The US administration has not been shy about its abandonment of the rules, based partly on a version of Ignatieff's argument that "moral prohibition comes at a price." Cofer Black, CIA head of counter-terrorism, explained that, after 9/11, "the gloves came off." Those who committed abuses at Abu Ghraib and elsewhere acted as if moral scruples were trumped by what Ignatieff calls "accurate security information, even if collected by dubious means." In reality, the trampling of the rules has merely encouraged those who believe that mass murder of civilians can be justified, and may have helped give the terrorists fresh recruits. Popular co-operation and tips to the authorities, which security experts agree can play a crucial role in cracking a secretive conspiracy, are, by contrast, more difficult than ever.
The US army intelligence manual is clear: "The use of force is a poor technique, as it yields unreliable results, may damage subsequent collection efforts, and can induce the source to say whatever he thinks the interrogator wants to hear." This military common sense has been abandoned in the past few years in favour of the brutal, politically driven shortcut. Alberto Mora, until recently general counsel of the US Navy, argues: "Getting the information became the overriding objective.

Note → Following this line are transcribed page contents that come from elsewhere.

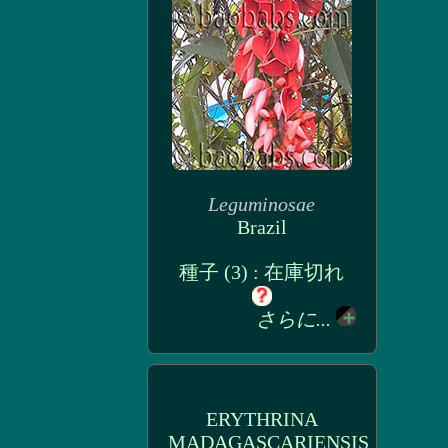
Leguminosae
Brazil
種子 (3) : 在庫切れ
さらに...
ERYTHRINA
MADAGASCARIENSIS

But there was a failure to look more broadly at the ramifications… When you put together the pieces, it's all so sad."
The British government has in past years played a key role in combating torture worldwide. And yet it refuses today to confront Washington's policies, which endanger us all. At home, too, Britain has tried to dodge its commitments—by asserting the right to use torture evidence in court proceedings (only a law lords' ruling forced the government to climb down), by negotiating flimsy agreements for sending people back to countries where they may be tortured, and by seeking to reverse the impact of European court judgments which emphasise that the ban on sending people back to the risk of torture is absolute.
William Hague talks of the "loss of moral authority" which comes from tolerating torture. This loss of moral authority has important implications. Ask Bill Sampson, ask Magdalena Montaleza. Ignatieff is right to reject torture: "We cannot torture, because of who we are." None the less, if we allow ourselves to be seduced by arguments that torture helps keep us safe, the prospects for the 21st century look bleak.